**WORK INSTRUCTION:** Reproduce verbatim the lines below from the line containing "right elbow: (89, 106, -12)" through the line containing "right ankle: (113, 212, 3)", including both of those lines.

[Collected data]
━━━━━━━━━━━━━━━━━━━━

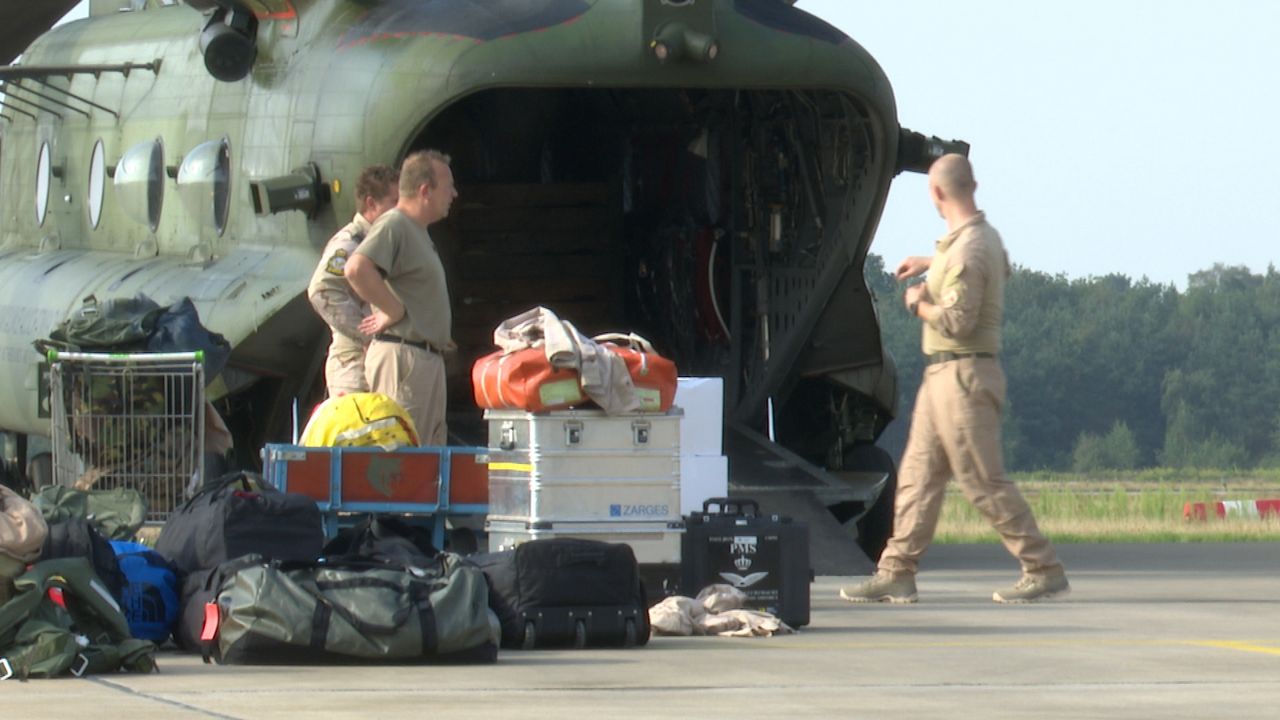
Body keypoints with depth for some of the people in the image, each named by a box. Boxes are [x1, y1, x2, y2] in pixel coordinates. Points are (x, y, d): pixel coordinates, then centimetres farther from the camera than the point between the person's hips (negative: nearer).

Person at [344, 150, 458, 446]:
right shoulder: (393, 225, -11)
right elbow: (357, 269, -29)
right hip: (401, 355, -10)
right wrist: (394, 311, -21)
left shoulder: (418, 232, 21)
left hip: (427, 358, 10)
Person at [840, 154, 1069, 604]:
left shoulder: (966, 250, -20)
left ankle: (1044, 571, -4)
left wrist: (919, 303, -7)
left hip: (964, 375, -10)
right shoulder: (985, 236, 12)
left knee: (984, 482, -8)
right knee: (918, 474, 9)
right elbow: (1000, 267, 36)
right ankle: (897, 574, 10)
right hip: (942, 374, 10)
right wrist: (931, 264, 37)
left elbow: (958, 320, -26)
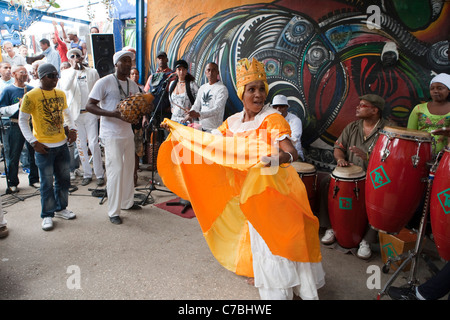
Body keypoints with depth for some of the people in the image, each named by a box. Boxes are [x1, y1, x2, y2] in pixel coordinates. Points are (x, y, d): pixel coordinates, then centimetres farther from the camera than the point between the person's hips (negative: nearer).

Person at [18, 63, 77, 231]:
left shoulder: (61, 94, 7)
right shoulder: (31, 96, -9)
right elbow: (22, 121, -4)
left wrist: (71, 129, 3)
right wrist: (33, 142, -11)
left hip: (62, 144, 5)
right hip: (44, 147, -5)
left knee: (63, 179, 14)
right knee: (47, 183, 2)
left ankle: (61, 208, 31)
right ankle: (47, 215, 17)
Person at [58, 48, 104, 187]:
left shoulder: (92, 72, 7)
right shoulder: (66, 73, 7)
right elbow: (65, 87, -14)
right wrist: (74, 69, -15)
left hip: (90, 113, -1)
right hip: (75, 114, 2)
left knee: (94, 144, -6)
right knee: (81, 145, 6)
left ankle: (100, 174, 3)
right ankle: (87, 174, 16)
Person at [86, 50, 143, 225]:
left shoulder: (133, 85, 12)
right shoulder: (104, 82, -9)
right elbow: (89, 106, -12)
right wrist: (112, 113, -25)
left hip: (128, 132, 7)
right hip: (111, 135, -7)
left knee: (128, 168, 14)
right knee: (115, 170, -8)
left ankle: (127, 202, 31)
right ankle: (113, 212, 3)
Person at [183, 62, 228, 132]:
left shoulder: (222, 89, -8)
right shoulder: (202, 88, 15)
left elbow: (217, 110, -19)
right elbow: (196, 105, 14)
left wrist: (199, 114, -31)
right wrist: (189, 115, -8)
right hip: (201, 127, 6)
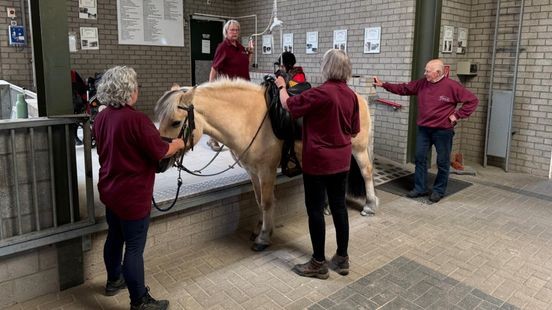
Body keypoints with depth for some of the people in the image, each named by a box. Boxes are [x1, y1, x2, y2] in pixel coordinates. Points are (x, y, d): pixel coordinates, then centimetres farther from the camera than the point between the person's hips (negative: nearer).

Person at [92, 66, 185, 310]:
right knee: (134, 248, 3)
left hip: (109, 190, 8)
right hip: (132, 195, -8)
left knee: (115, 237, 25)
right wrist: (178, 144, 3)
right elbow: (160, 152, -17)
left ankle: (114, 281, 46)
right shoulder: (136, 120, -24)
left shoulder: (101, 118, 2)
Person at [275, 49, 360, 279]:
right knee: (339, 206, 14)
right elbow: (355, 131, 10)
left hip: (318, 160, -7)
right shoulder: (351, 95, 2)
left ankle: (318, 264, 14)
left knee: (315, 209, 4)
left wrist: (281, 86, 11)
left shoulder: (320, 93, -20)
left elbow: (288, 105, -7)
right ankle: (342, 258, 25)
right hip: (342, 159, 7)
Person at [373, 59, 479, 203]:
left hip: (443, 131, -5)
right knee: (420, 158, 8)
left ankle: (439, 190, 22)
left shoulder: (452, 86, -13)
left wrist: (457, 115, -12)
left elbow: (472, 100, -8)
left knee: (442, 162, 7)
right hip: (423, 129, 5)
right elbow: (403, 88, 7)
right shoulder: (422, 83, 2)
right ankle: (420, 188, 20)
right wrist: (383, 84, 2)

━━━━━━━━━━━━━━━━━━━━

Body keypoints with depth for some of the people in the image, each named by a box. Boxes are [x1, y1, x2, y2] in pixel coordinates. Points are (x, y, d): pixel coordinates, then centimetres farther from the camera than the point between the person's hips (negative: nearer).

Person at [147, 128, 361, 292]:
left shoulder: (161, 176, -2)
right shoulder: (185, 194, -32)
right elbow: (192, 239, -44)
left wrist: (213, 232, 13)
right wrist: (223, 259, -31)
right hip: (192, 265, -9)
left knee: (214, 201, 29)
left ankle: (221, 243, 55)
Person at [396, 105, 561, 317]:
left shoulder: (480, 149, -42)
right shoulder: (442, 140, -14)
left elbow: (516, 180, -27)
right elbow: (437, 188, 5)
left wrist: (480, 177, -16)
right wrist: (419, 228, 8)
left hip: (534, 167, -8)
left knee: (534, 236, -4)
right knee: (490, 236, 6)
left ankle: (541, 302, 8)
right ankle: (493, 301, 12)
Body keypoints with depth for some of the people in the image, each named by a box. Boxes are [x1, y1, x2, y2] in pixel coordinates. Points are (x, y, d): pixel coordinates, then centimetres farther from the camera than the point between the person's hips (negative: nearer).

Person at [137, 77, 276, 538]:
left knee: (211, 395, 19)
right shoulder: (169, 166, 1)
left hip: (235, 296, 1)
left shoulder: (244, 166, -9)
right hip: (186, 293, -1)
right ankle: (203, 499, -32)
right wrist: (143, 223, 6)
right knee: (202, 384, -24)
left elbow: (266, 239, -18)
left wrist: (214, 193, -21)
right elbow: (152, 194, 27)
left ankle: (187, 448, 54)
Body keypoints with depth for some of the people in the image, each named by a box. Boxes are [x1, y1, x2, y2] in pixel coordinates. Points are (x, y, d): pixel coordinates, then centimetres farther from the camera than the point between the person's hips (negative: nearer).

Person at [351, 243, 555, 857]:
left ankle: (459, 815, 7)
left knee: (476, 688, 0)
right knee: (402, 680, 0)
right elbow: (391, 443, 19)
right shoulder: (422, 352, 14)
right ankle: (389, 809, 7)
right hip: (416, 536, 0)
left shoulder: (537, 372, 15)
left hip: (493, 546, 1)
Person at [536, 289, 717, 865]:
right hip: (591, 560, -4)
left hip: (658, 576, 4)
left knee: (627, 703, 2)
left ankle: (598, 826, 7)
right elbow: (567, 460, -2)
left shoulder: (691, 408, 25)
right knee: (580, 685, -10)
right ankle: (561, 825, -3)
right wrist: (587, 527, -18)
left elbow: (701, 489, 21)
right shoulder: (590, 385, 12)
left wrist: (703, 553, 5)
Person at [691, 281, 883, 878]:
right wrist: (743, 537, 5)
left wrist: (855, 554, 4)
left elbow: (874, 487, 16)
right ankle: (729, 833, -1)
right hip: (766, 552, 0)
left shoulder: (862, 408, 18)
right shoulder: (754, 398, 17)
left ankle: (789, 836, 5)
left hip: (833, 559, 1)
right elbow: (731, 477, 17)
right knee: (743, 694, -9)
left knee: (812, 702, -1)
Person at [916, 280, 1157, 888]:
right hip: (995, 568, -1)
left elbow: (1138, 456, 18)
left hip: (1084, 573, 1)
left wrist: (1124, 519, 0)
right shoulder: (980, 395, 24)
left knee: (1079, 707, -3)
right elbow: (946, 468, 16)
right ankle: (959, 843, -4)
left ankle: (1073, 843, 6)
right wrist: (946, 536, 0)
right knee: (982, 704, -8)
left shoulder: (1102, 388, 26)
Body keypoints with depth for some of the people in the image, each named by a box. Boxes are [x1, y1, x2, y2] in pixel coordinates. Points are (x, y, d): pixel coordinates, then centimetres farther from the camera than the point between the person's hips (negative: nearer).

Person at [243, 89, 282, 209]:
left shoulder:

━━━━━━━━━━━━━━━━━━━━

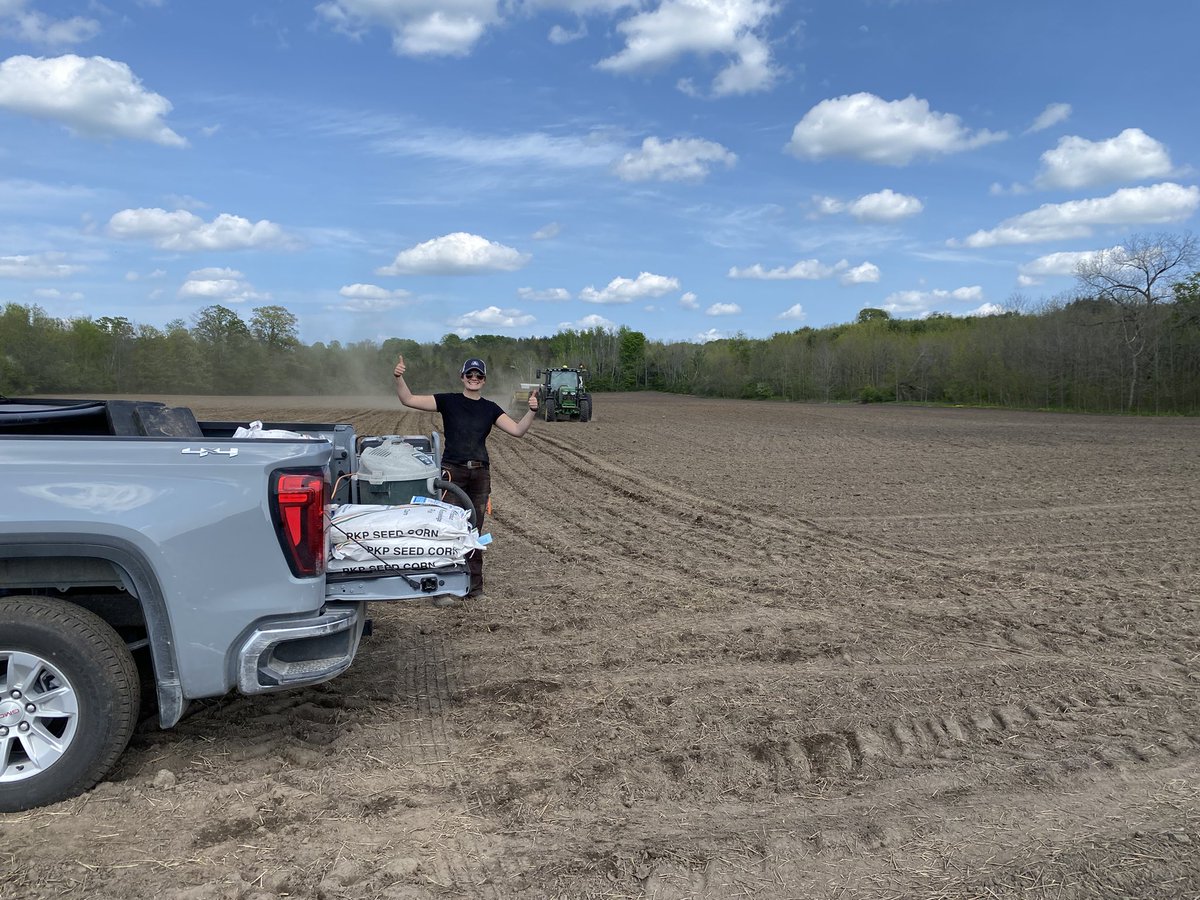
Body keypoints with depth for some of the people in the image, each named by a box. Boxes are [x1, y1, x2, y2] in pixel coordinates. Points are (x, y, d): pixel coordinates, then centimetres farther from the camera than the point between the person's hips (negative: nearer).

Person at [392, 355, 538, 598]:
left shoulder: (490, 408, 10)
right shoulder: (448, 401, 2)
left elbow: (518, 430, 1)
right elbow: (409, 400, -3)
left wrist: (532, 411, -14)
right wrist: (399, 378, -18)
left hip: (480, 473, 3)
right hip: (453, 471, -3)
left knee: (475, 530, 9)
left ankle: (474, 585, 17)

━━━━━━━━━━━━━━━━━━━━

**TASK RESPONSE:**
right elbow: (89, 106, -12)
right wrist: (112, 113, -25)
left hip: (128, 132, 7)
right hip: (111, 135, -7)
left knee: (128, 168, 14)
right knee: (115, 170, -8)
left ankle: (127, 202, 31)
right ankle: (113, 212, 3)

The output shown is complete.